### [Ausgelesene Einträge]
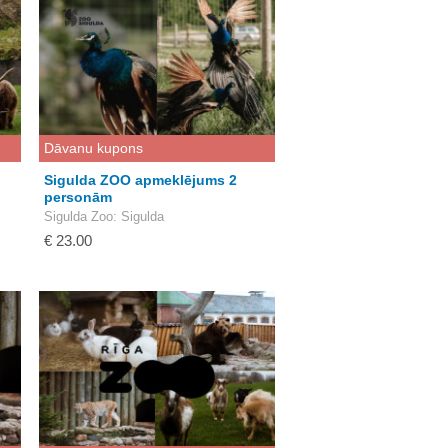
Dāvanu kupons
Sigulda ZOO apmeklējums 2
personām
Sigulda Zoo
: Sigulda
€ 23.00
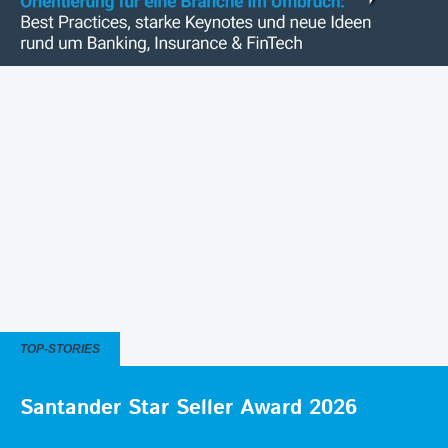
TOP-STORIES
Santander Star Seller Award 2026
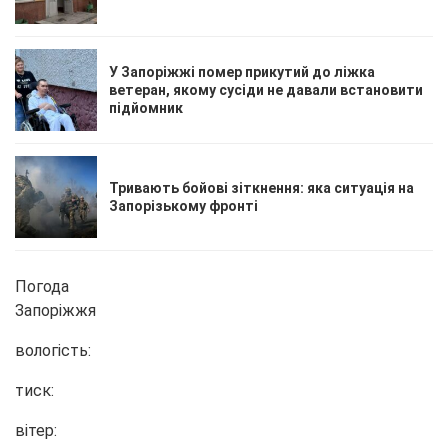
У Запоріжжі помер прикутий до ліжка
ветеран, якому сусіди не давали встановити
підйомник
Тривають бойові зіткнення: яка ситуація на
Запорізькому фронті
Погода
Запоріжжя
вологість:
тиск:
вітер:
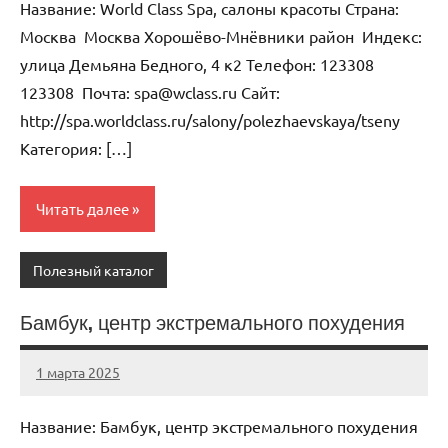
Название: World Class Spa, салоны красоты Страна:
Москва Москва Хорошёво-Мнёвники район Индекс:
улица Демьяна Бедного, 4 к2 Телефон: 123308
123308 Почта: spa@wclass.ru Cайт:
http://spa.worldclass.ru/salony/polezhaevskaya/tseny
Категория: […]
Читать далее
Полезный каталог
Бамбук, центр экстремального похудения
1 марта 2025
Anisa
Нет
комментариев
Название: Бамбук, центр экстремального похудения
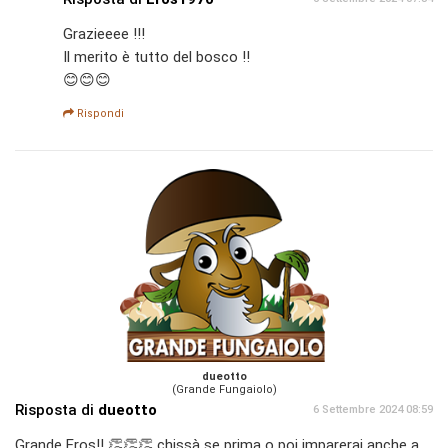
Grazieeee !!!
Il merito è tutto del bosco !!
😊😊😊
Rispondi
dueotto
(Grande Fungaiolo)
Risposta di
dueotto
6 Settembre 2024 08:59
Grande Eros!! 👏👏👏 chissà se prima o poi imparerai anche a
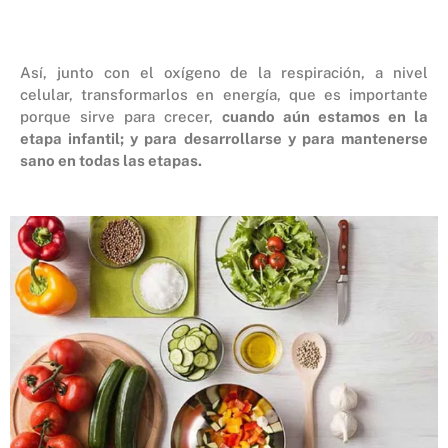
Así, junto con el oxígeno de la respiración, a nivel
celular, transformarlos en energía, q
ue es importante
porque sirve para crecer,
cuando aún estamos en la
etapa infantil; y para desarrollarse y para mantenerse
sano en todas las etapas.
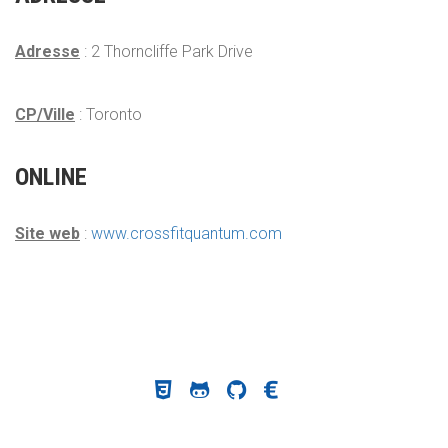
Adresse
: 2 Thorncliffe Park Drive
CP/Ville
: Toronto
ONLINE
Site web
:
www.crossfitquantum.com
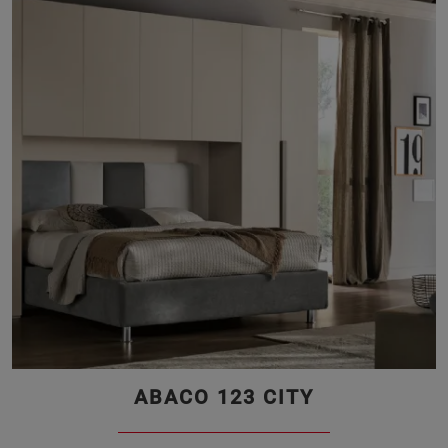
ABACO 123 CITY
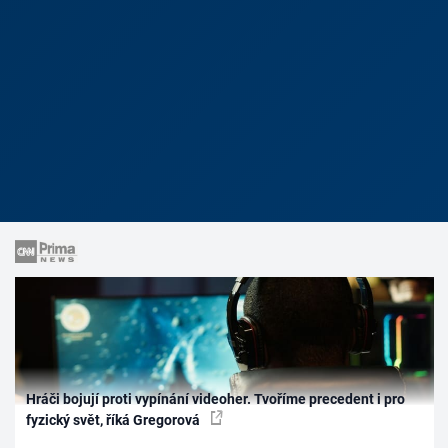
Hráči bojují proti vypínání videoher. Tvoříme precedent i pro
fyzický svět, říká Gregorová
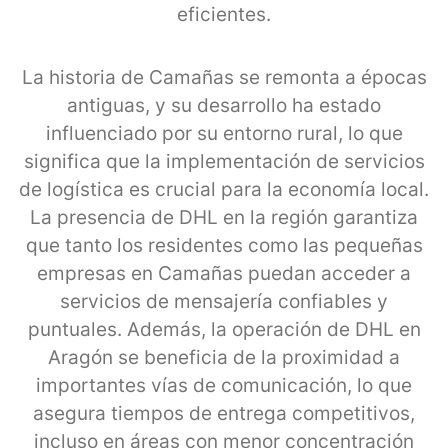
eficientes.
La historia de Camañas se remonta a épocas
antiguas, y su desarrollo ha estado
influenciado por su entorno rural, lo que
significa que la implementación de servicios
de logística es crucial para la economía local.
La presencia de DHL en la región garantiza
que tanto los residentes como las pequeñas
empresas en Camañas puedan acceder a
servicios de mensajería confiables y
puntuales. Además, la operación de DHL en
Aragón se beneficia de la proximidad a
importantes vías de comunicación, lo que
asegura tiempos de entrega competitivos,
incluso en áreas con menor concentración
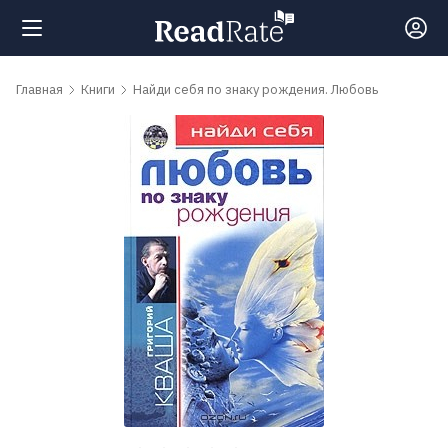
Поиск
Главная
Книги
Найди себя по знаку рождения. Любовь
Новости
Рейтинги
Книги
Самые
обсуждаемые
книги
Авторы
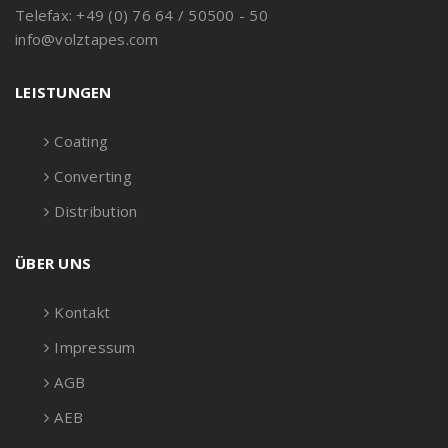
Telefax: +49 (0) 76 64 / 50500 - 50
info@volztapes.com
LEISTUNGEN
Coating
Converting
Distribution
ÜBER UNS
Kontakt
Impressum
AGB
AEB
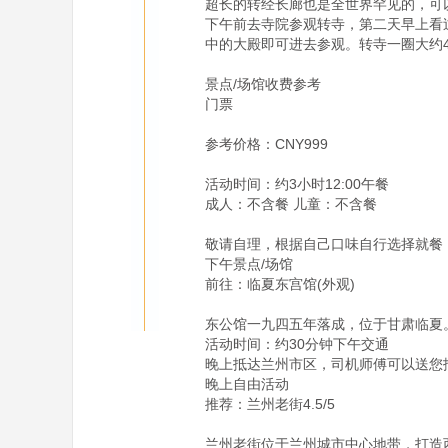
超长的转经长廊也是全世界罕见的，可
下午前去寺院参观转寺，第二天早上看
中的大殿即可进去参观。转寺一圈大约4
景点/场馆收费参考

门票

参考价格：CNY999

活动时间：约3小时12:00午餐

成人：不含餐 儿童：不含餐

敬请自理，根据自己口味自行选择就餐
下午景点/场馆

前往：临夏东宫馆(外观)

东公馆一九四五年落成，位于甘肃临夏
活动时间：约30分钟下午交通

晚上抵达兰州市区，司机师傅可以送您
晚上自由活动

推荐：兰州老街4.5/5

兰州老街位于兰州城市中心地带，打造西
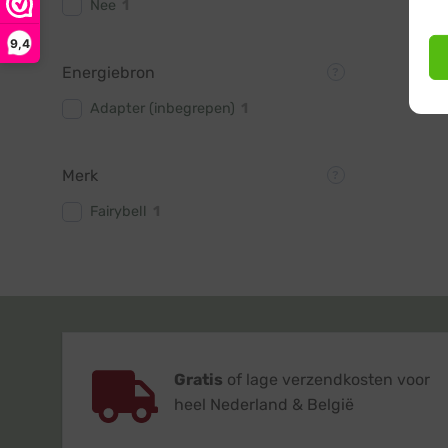
Nee
1
9,4
Energiebron
Adapter (inbegrepen)
1
Merk
Fairybell
1
Gratis
of lage verzendkosten voor
heel Nederland & België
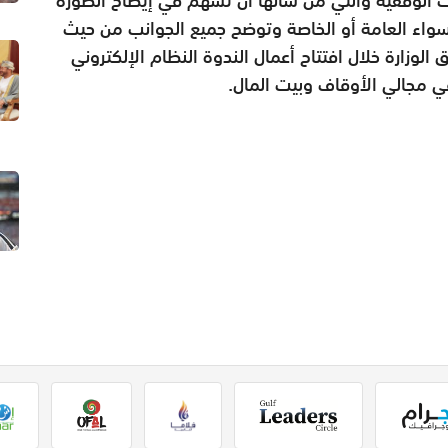
سواء العامة أو الخاصة وتوضح جميع الجوانب من حيث
الوزارة خلال افتتاح أعمال الندوة النظام الإلكتروني
ي مجالي الأوقاف وبيت المال.​​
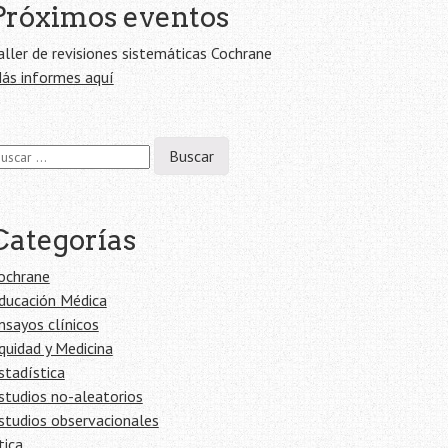
Próximos eventos
aller de revisiones sistemáticas Cochrane
ás informes aquí
scar:
Categorías
ochrane
ducación Médica
nsayos clínicos
quidad y Medicina
stadística
studios no-aleatorios
studios observacionales
tica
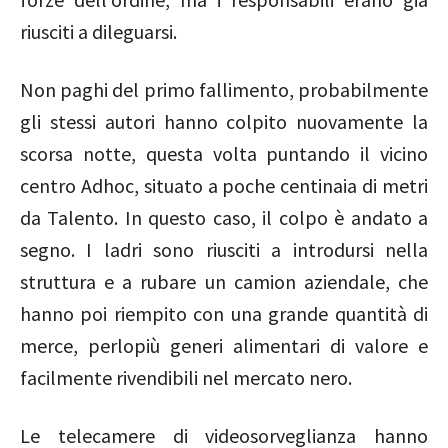
riusciti a dileguarsi.
Non paghi del primo fallimento, probabilmente
gli stessi autori hanno colpito nuovamente la
scorsa notte, questa volta puntando il vicino
centro Adhoc, situato a poche centinaia di metri
da Talento. In questo caso, il colpo è andato a
segno. I ladri sono riusciti a introdursi nella
struttura e a rubare un camion aziendale, che
hanno poi riempito con una grande quantità di
merce, perlopiù generi alimentari di valore e
facilmente rivendibili nel mercato nero.
Le telecamere di videosorveglianza hanno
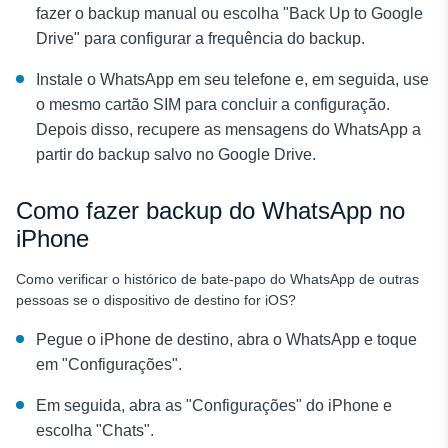
fazer o backup manual ou escolha "Back Up to Google
Drive" para configurar a frequência do backup.
Instale o WhatsApp em seu telefone e, em seguida, use
o mesmo cartão SIM para concluir a configuração.
Depois disso, recupere as mensagens do WhatsApp a
partir do backup salvo no Google Drive.
Como fazer backup do WhatsApp no
iPhone
Como verificar o histórico de bate-papo do WhatsApp de outras
pessoas
se o dispositivo de destino for iOS?
Pegue o iPhone de destino, abra o WhatsApp e toque
em "Configurações".
Em seguida, abra as "Configurações" do iPhone e
escolha "Chats".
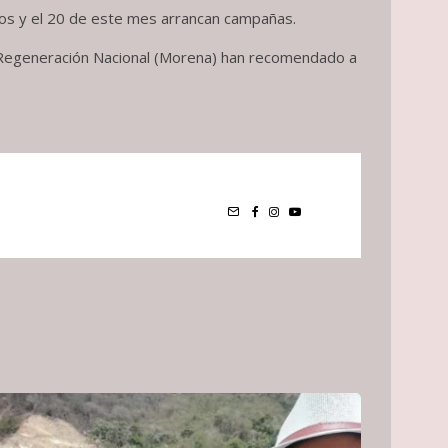
pios y el 20 de este mes arrancan campañas.
de Regeneración Nacional (Morena) han recomendado a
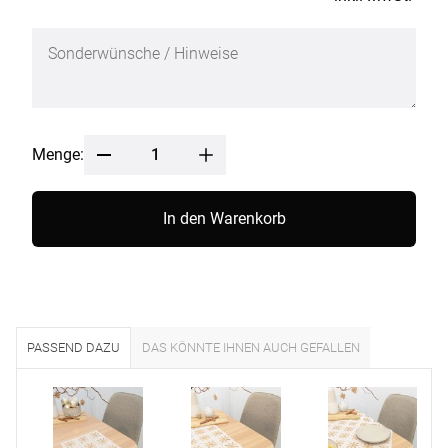
Menge:
In den Warenkorb
PASSEND DAZU
DAS KÖNNTE IHNEN AUCH GEFALLEN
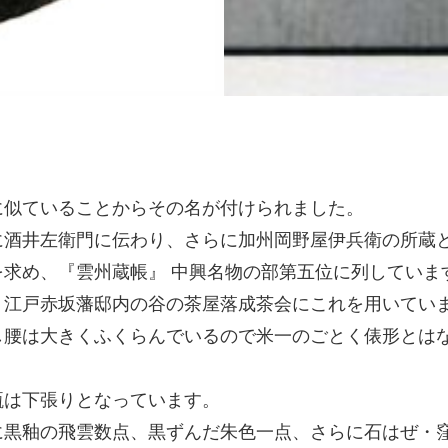
に似ていることからその名が付けられました。
に酒井左衛門に伝わり、さらに加州岡野屋伊兵衛の所蔵
求め、『雲州蔵帳』 中興名物の部第五位に列していま
、江戸赤坂藩邸内の谷の茶屋落成茶会にこれを用いてい
し腰は大きくふくらんでいるので米一のごとく俵形とは
甑は下張りとなっています。
黒釉の飛雲数点、黒ずんだ朱色一点、さらに石はぜ・窪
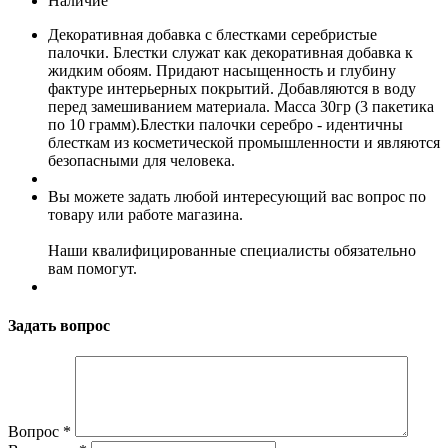
Наличие
Декоративная добавка с блестками серебристые
палочки. Блестки служат как декоративная добавка к
жидким обоям. Придают насыщенность и глубину
фактуре интерьерных покрытий. Добавляются в воду
перед замешиванием материала. Масса 30гр (3 пакетика
по 10 грамм).Блестки палочки серебро - идентичны
блесткам из косметической промышленности и являются
безопасными для человека.
Вы можете задать любой интересующий вас вопрос по
товару или работе магазина.
Наши квалифицированные специалисты обязательно
вам помогут.
Задать вопрос
Вопрос
*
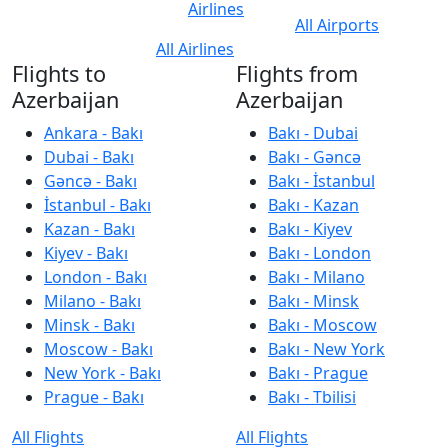
Airlines
All Airports
All Airlines
Flights to
Flights from
Azerbaijan
Azerbaijan
Ankara - Bakı
Bakı - Dubai
Dubai - Bakı
Bakı - Gəncə
Gəncə - Bakı
Bakı - İstanbul
İstanbul - Bakı
Bakı - Kazan
Kazan - Bakı
Bakı - Kiyev
Kiyev - Bakı
Bakı - London
London - Bakı
Bakı - Milano
Milano - Bakı
Bakı - Minsk
Minsk - Bakı
Bakı - Moscow
Moscow - Bakı
Bakı - New York
New York - Bakı
Bakı - Prague
Prague - Bakı
Bakı - Tbilisi
All Flights
All Flights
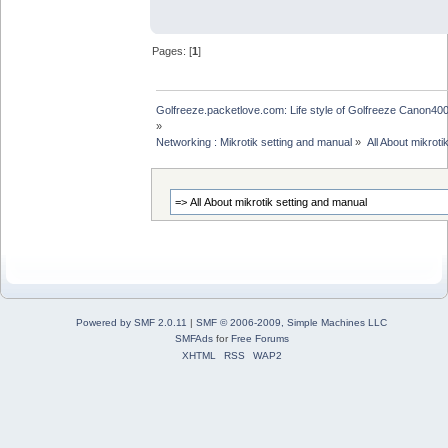
Pages: [
1
]
Golfreeze.packetlove.com: Life style of Golfreeze Canon
»
Networking : Mikrotik setting and manual
»
All About mikroti
Powered by SMF 2.0.11
|
SMF © 2006-2009, Simple Machines LLC
SMFAds
for
Free Forums
XHTML
RSS
WAP2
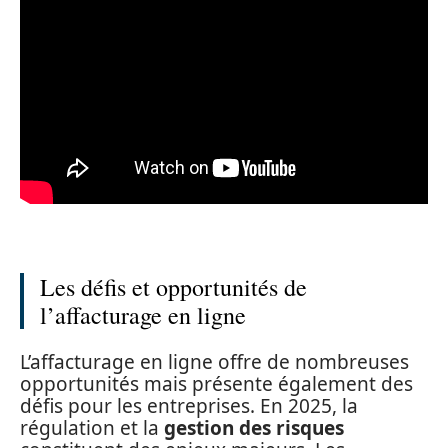
Les défis et opportunités de
l’affacturage en ligne
L’affacturage en ligne offre de nombreuses
opportunités mais présente également des
défis pour les entreprises. En 2025, la
régulation et la
gestion des risques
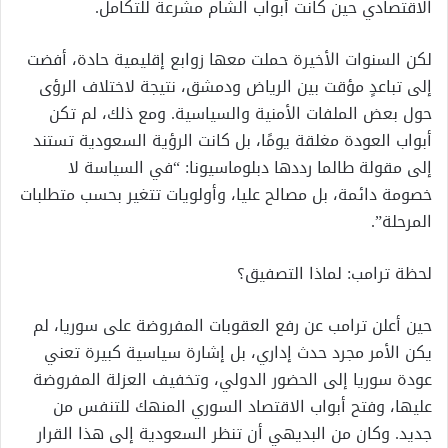
الاقتصادي حين كانت أبواب الشام مشرعة للتكامل.
لكن السنوات الأخيرة حملت معها زوابع إقليمية حادة، أفضت
إلى تباعدٍ مؤقت بين الرياض ودمشق، نتيجة لاختلاف الرؤى
حول بعض الملفات الأمنية والسياسية. ومع ذلك، لم تكن
أبواب العودة مغلقة يومًا، بل كانت الرؤية السعودية تستند
إلى مقولة طالما رددها دبلوماسيونا: “في السياسة لا
خصومة دائمة، بل مصالح عليا، وأولويات تتغير بحسب متطلبات
المرحلة”.
لحظة ترامب: لماذا التصفيق؟
حين أعلن ترامب عن رفع العقوبات المفروضة على سوريا، لم
يكن الأمر مجرد حدث إداري، بل إشارة سياسية كبيرة تعني
عودة سوريا إلى الحضور الدولي، وتخفيف العزلة المفروضة
عليها، وفتح أبواب الاقتصاد السوري المنهك للتنفس من
جديد. وكان من البديهي أن تنظر السعودية إلى هذا القرار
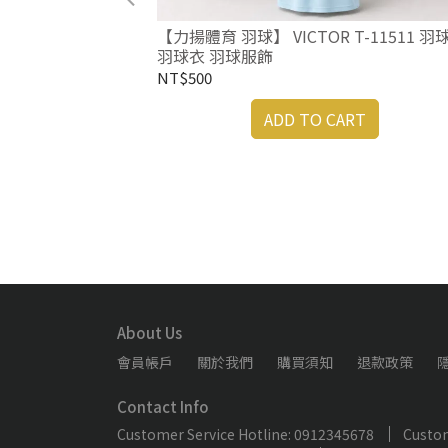
【力揚體育 羽球】 VICTOR T-11511 羽
羽球衣 羽球服飾
NT$500
ADD TO CART
rk 匹克球褲 女版
球短褲 黑
RT
About Us
會員帳戶
關於我們
購買須知
退款政策
Contact Info
Customer Service Hotline: 0912345678
Custom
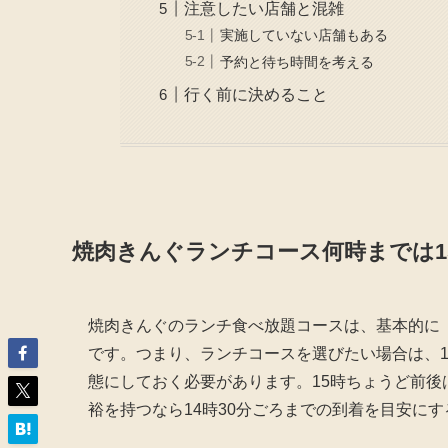
注意したい店舗と混雑
実施していない店舗もある
予約と待ち時間を考える
行く前に決めること
焼肉きんぐランチコース何時までは1
焼肉きんぐのランチ食べ放題コースは、基本的に
です。つまり、ランチコースを選びたい場合は、
態にしておく必要があります。15時ちょうど前
裕を持つなら14時30分ごろまでの到着を目安に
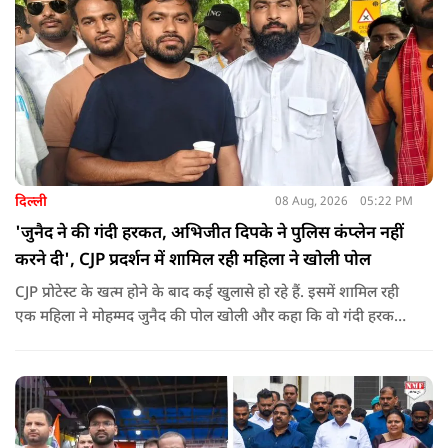
दिल्ली
08 Aug, 2026
05:22 PM
'जुनैद ने की गंदी हरकत, अभिजीत दिपके ने पुलिस कंप्लेन नहीं
करने दी', CJP प्रदर्शन में शामिल रही महिला ने खोली पोल
CJP प्रोटेस्ट के खत्म होने के बाद कई खुलासे हो रहे हैं. इसमें शामिल रही
एक महिला ने मोहम्मद जुनैद की पोल खोली और कहा कि वो गंदी हरकतें
करता था, हाथ छूकर महिलाओं से स्वास्थ्य पूछता था. जब इसकी शिकायत
करने अभिजीत दिपके के पास पहुंची तो उन्होंने पुलिस कंप्लेन नहीं करने
दिया.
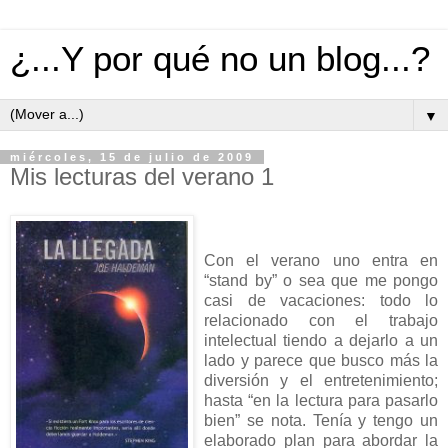
¿...Y por qué no un blog...?
▼
miércoles, 15 de julio de 2009
Mis lecturas del verano 1
Con el verano uno entra en
“stand by” o sea que me pongo
casi de vacaciones: todo lo
relacionado con el trabajo
intelectual tiendo a dejarlo a un
lado y parece que busco más la
diversión y el entretenimiento;
hasta “en la lectura para pasarlo
bien” se nota. Tenía y tengo un
elaborado plan para abordar la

### [Ziel der Übung]
Wie lässt sich alles von der Zeile mit „Telefax: +49 (0) 76 64 / 50500 - 50“ bis einschließlich der Zeile mit „heel Nederland & België“ als JSON-Liste von Zeichenketten darstellen, mit je einem Eintrag pro Zeile und ohne Leerzeilen? Die Bilder bleiben in der Antwort weg.

### [Lösung zur Aufgabe]
[
  "Telefax: +49 (0) 76 64 / 50500 - 50",
  "info@volztapes.com",
  "LEISTUNGEN",
  "Coating",
  "Converting",
  "Distribution",
  "ÜBER UNS",
  "Kontakt",
  "Impressum",
  "AGB",
  "AEB",
  "超长的转经长廊也是全世界罕见的，可",
  "下午前去寺院参观转寺，第二天早上看",
  "中的大殿即可进去参观。转寺一圈大约4",
  "景点/场馆收费参考",
  "门票",
  "参考价格：CNY999",
  "活动时间：约3小时12:00午餐",
  "成人：不含餐 儿童：不含餐",
  "敬请自理，根据自己口味自行选择就餐",
  "下午景点/场馆",
  "前往：临夏东宫馆(外观)",
  "东公馆一九四五年落成，位于甘肃临夏",
  "活动时间：约30分钟下午交通",
  "晚上抵达兰州市区，司机师傅可以送您",
  "晚上自由活动",
  "推荐：兰州老街4.5/5",
  "兰州老街位于兰州城市中心地带，打造西",
  "Nee",
  "1",
  "9,4",
  "Energiebron",
  "Adapter (inbegrepen)",
  "1",
  "Merk",
  "Fairybell",
  "1",
  "Gratis",
  "of lage verzendkosten voor",
  "heel Nederland & België"
]